What does ε-differential privacy mean?

3 minute read

Differential privacy (Dwork et al. 2006) is an emerging standard for database privacy. As such, differential privacy is concerned with databases describing individuals. Given a randomized algorithm for answering queries on a database, differential privacy requires that the probability of any fixed response does not change more than a factor \(e^\epsilon\) upon any substitution of a single individual in the database. What this means can be a little mysterious. The goal of this post is to shed a little light on this mystery by giving a Bayesian interpretation of \(e^\epsilon\).

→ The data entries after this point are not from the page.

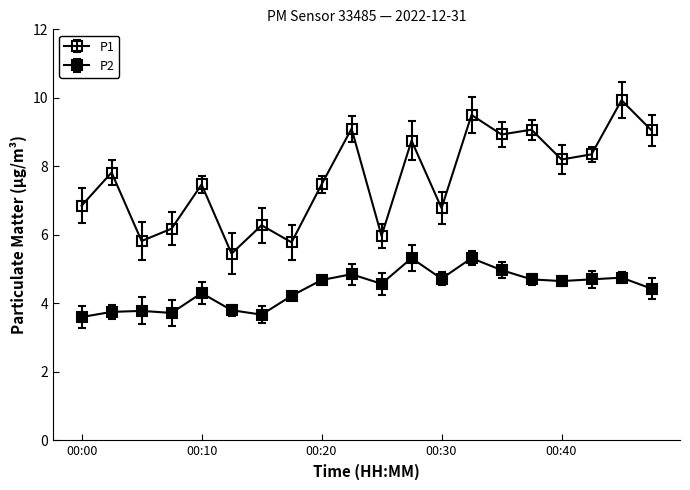

Reading right to left, what are all the values shown in this chart?

P1: 00:47=9.1	00:45=9.9	00:42=8.3	00:40=8.2	00:37=9.1	00:35=8.9	00:32=9.5	00:30=6.8	00:27=8.8	00:25=6.0	00:22=9.1	00:20=7.5	00:17=5.8	00:15=6.3	00:12=5.5	00:10=7.5	00:07=6.2	00:05=5.8	00:02=7.8	00:00=6.8
P2: 00:47=4.4	00:45=4.8	00:42=4.7	00:40=4.7	00:37=4.7	00:35=5.0	00:32=5.3	00:30=4.7	00:27=5.3	00:25=4.6	00:22=4.8	00:20=4.7	00:17=4.2	00:15=3.7	00:12=3.8	00:10=4.3	00:07=3.7	00:05=3.8	00:02=3.8	00:00=3.6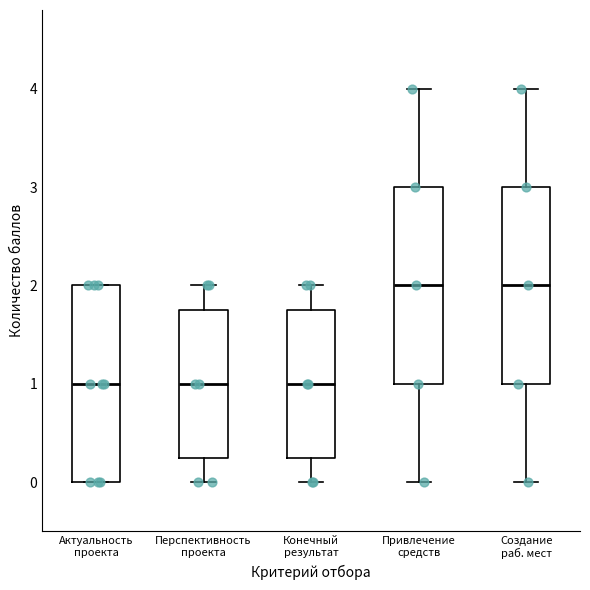

Where is the lower edge of the box for Актуальность проекта on the y-axis? The values are not printed on the chart, so give them approximately, as read against the axis.

0.0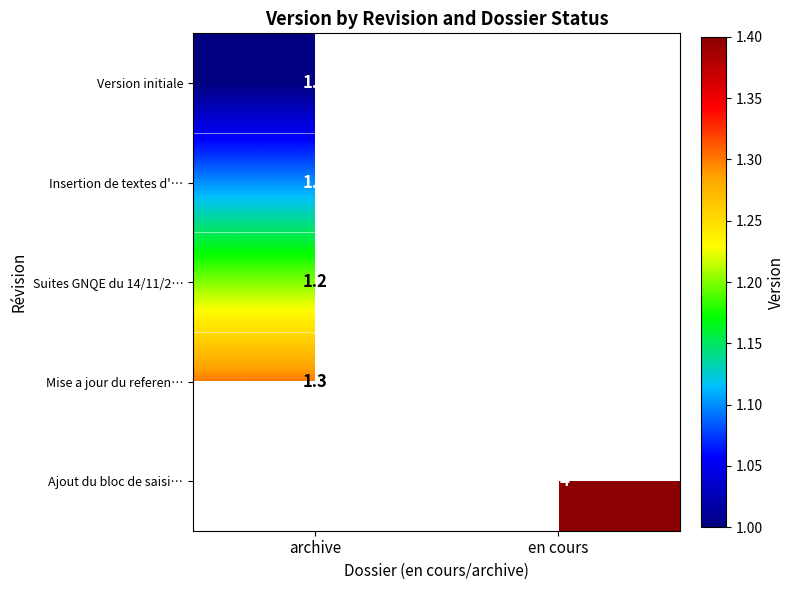

Which has a higher value, archive or en cours?

en cours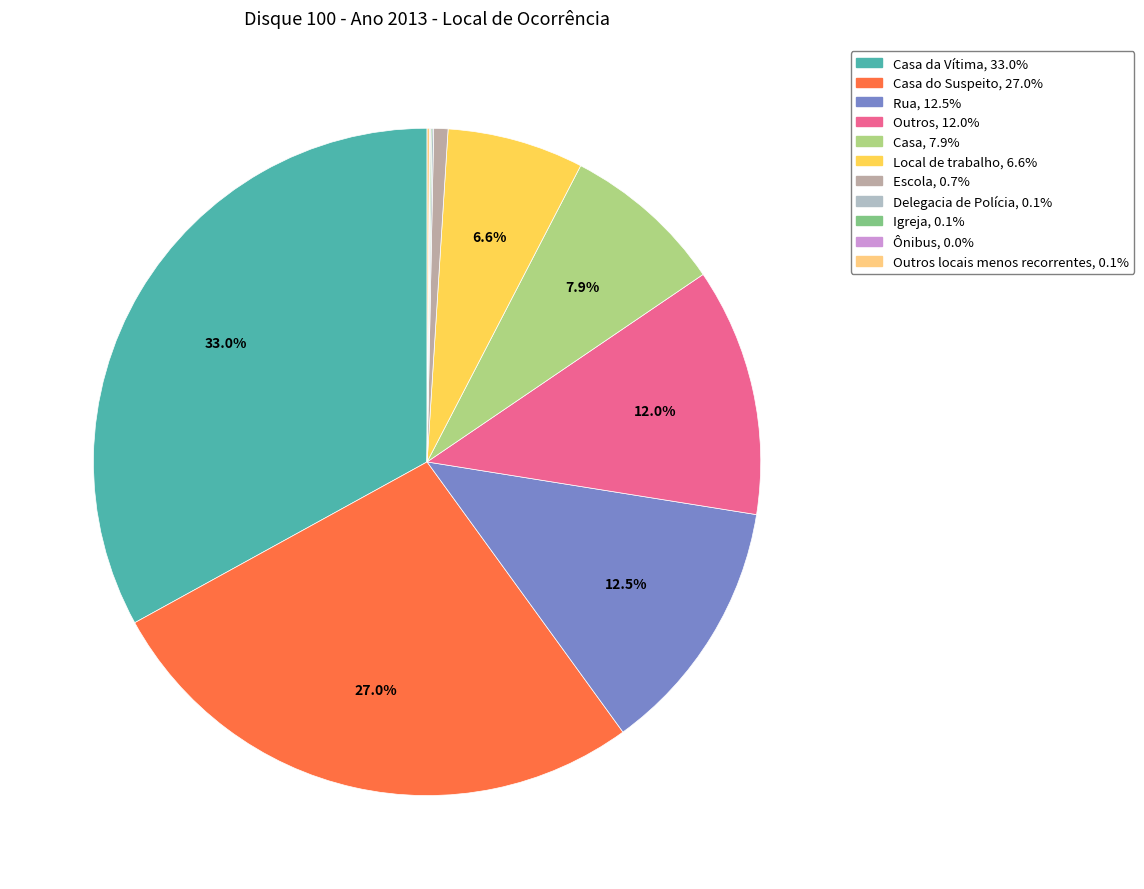

Is there any slice that represents more than half of the pie?

No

The idea behind differential privacy is that if the effect of making an arbitrary single substitution in the database is small enough, the query result cannot be used to infer much about any single individual, and therefore provides privacy. Differentially private processes rely on randomization, that is making random choices, to achieve the wanted insensitivity to arbitrary single point changes. Furthermore, differential privacy is defined as property of the process, independent of the input. Applying randomization generally degrades the query result utility as it is “noisy.” The challenge of creating differentially private methods is to balance this requirement with providing the best query answer we can.

More formally, we declare two databases to be “neighbors” if they differ in at most one point (row). A randomized algorithm \(A\) is a procedure that is allowed to make random decisions, usually implemented by giving the algorithm access to a stream of random bits. Such a random algorithm is \(\epsilon\)-differential private if for all pairs \((D, D')\) of neighboring databases, all subsets \(S\) of possible outputs of \(A\), we have that \[P(A(D) \in S) \leq \exp(\epsilon)\; P(A(D') \in S),\] where the probability is taken over the randomness in \(A\).

Now assume that Bob has a database and he runs an \(\epsilon\)-differentially private algorithm \(A\) to produce output \(x\). Alice receives \(x\). She has a suspicion that the data Bob has is \(D\), and wants to compute the probability \(P(D | x)\) of this being the case conditioned on the new information \(x\) she just received. Since Bob is not a big fan of security through obscurity, the algorithm \(A\) is no secret and Alice has access to it. This means that she can compute \(P(x | D) = P(A(D) = x)\).

Bayes’ Theorem states that \[ P(D | x) = \frac{P(x | D)P(D)}{P(x)}. \] Here \(P(D)\) reflects Alice’s prior suspicion that \(D\) is the data Bob has, i.e., the probability that she assigns to \(D\) being Bob’s data before receiving \(x\). Bayes’ Theorem gives Alice a way to update this prior to a posterior probability \(P(D | x)\).

Alice knows that an alternative statement of Bayes’ Theorem, also called Bayes’ Rule, can be useful. For an alternative event \(D'\) we have that \[ \frac{P(D | x)}{P(D' | x)} = \frac{P(D)}{P(D')} \frac{P(x | D)}{P(x | D')} \] which we can write as \[ OR(D, D', x) = O(D,D') \; \Lambda(x, D, D') \] where \(OR(D, D', x) = \frac{P(D | x)}{P(D' | x)}\) is called the posterior odds ratio, \(O(D,D') = \frac{P(D)}{P(D')}\) is called the prior odds ratio, and \(\Lambda(x,D,D') = \frac{P(x | D)}{P(x | D')}\) is called the likelihood ratio.

What Bayes’ Rule states is that the posterior odds of two alternatives is the product of their prior odds and the likelihood ratio of the data under these alternatives. The likelihood ratio \(\Lambda\) is also interpreted as the predictive power of \(D\) as it is the degree to which hypothesis \(D\) surpasses hypothesis \(D'\) as a predictor of the data \(x\).

We can restate differential privacy as the following ratio bound on neighboring datasets \(D\) and \(D'\) \[ \frac{P(A(D) \in S)}{P(A(D') \in S)} \leq \exp(\epsilon), \] which we recognize as \[ \Lambda(x, D, D') \leq \exp(\epsilon). \] In other words, we can think of \(\epsilon\)-differential privacy placing a bound on the predictive power in Bayes’ Rule, or how much the knowledge of \(x\) can update Alice’s prior odds ratio.

References

Dwork, C., F. McSherry, K. Nissim, and A. Smith. 2006. “Calibrating Noise to Sensitivity in Private Data Analysis.” In 3rd IACR TCC, 486–503.